Task details:
Could you restate the data word for word?

*** Record excerpts ***

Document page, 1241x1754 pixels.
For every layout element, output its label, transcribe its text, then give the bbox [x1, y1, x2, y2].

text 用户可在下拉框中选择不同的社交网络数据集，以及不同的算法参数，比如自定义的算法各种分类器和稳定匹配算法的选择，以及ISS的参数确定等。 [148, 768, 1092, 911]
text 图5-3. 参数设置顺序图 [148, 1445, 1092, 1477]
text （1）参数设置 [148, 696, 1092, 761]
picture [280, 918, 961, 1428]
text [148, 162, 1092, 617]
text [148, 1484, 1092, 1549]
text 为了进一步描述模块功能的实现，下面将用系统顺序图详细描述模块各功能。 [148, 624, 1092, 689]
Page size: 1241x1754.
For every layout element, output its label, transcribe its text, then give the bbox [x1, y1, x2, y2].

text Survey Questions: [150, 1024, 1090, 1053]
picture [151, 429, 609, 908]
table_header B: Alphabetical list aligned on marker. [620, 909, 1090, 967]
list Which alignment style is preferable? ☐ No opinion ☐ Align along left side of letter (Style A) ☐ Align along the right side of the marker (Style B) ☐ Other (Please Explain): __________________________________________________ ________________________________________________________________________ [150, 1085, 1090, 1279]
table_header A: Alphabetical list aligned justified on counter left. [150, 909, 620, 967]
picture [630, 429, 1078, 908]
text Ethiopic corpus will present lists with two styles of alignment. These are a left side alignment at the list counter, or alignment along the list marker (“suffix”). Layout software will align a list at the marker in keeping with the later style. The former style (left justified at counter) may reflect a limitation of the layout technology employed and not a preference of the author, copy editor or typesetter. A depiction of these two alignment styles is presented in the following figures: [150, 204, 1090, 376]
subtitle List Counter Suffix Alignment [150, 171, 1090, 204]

*** End of Record excerpts ***

Finished exercise:
Document page, 1241x1754 pixels.
For every layout element, output its label, transcribe its text, then give the bbox [x1, y1, x2, y2].

text 用户可在下拉框中选择不同的社交网络数据集，以及不同的算法参数，比如自定义的算法各种分类器和稳定匹配算法的选择，以及ISS的参数确定等。 [148, 768, 1092, 911]
text 图5-3. 参数设置顺序图 [148, 1445, 1092, 1477]
text （1）参数设置 [148, 696, 1092, 761]
picture [280, 918, 961, 1428]
text [148, 162, 1092, 617]
text [148, 1484, 1092, 1549]
text 为了进一步描述模块功能的实现，下面将用系统顺序图详细描述模块各功能。 [148, 624, 1092, 689]
Page size: 1241x1754.
For every layout element, output its label, transcribe its text, then give the bbox [x1, y1, x2, y2].

text Survey Questions: [150, 1024, 1090, 1053]
picture [151, 429, 609, 908]
table_header B: Alphabetical list aligned on marker. [620, 909, 1090, 967]
list Which alignment style is preferable? ☐ No opinion ☐ Align along left side of letter (Style A) ☐ Align along the right side of the marker (Style B) ☐ Other (Please Explain): __________________________________________________ ________________________________________________________________________ [150, 1085, 1090, 1279]
table_header A: Alphabetical list aligned justified on counter left. [150, 909, 620, 967]
picture [630, 429, 1078, 908]
text Ethiopic corpus will present lists with two styles of alignment. These are a left side alignment at the list counter, or alignment along the list marker (“suffix”). Layout software will align a list at the marker in keeping with the later style. The former style (left justified at counter) may reflect a limitation of the layout technology employed and not a preference of the author, copy editor or typesetter. A depiction of these two alignment styles is presented in the following figures: [150, 204, 1090, 376]
subtitle List Counter Suffix Alignment [150, 171, 1090, 204]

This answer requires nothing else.